**Required action:** Only the text belongs in the copy: repeat each record exactly, without pictures.

####################

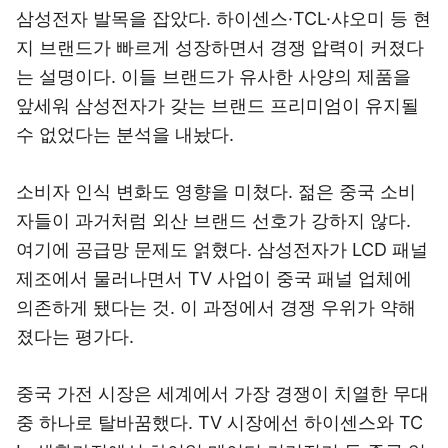
삼성전자 발목을 잡았다. 하이센스·TCL·샤오미 등 현
지 브랜드가 빠르게 성장하면서 경쟁 압력이 커졌다
는 설명이다. 이들 브랜드가 유사한 사양의 제품을
앞세워 삼성전자가 갖는 브랜드 프리미엄이 유지될
수 없었다는 분석을 내놨다.
소비자 인식 변화도 영향을 미쳤다. 젊은 중국 소비
자들이 과거처럼 외산 브랜드 선호가 강하지 않다.
여기에 공급망 문제도 얽혔다. 삼성전자가 LCD 패널
제조에서 물러나면서 TV 사업이 중국 패널 업체에
의존하게 됐다는 것. 이 과정에서 경쟁 우위가 약해
졌다는 평가다.
중국 가전 시장은 세계에서 가장 경쟁이 치열한 무대
중 하나로 탈바꿈했다. TV 시장에선 하이센스와 TC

####################

**Output of the task:**
삼성전자 발목을 잡았다. 하이센스·TCL·샤오미 등 현
지 브랜드가 빠르게 성장하면서 경쟁 압력이 커졌다
는 설명이다. 이들 브랜드가 유사한 사양의 제품을
앞세워 삼성전자가 갖는 브랜드 프리미엄이 유지될
수 없었다는 분석을 내놨다.
소비자 인식 변화도 영향을 미쳤다. 젊은 중국 소비
자들이 과거처럼 외산 브랜드 선호가 강하지 않다.
여기에 공급망 문제도 얽혔다. 삼성전자가 LCD 패널
제조에서 물러나면서 TV 사업이 중국 패널 업체에
의존하게 됐다는 것. 이 과정에서 경쟁 우위가 약해
졌다는 평가다.
중국 가전 시장은 세계에서 가장 경쟁이 치열한 무대
중 하나로 탈바꿈했다. TV 시장에선 하이센스와 TC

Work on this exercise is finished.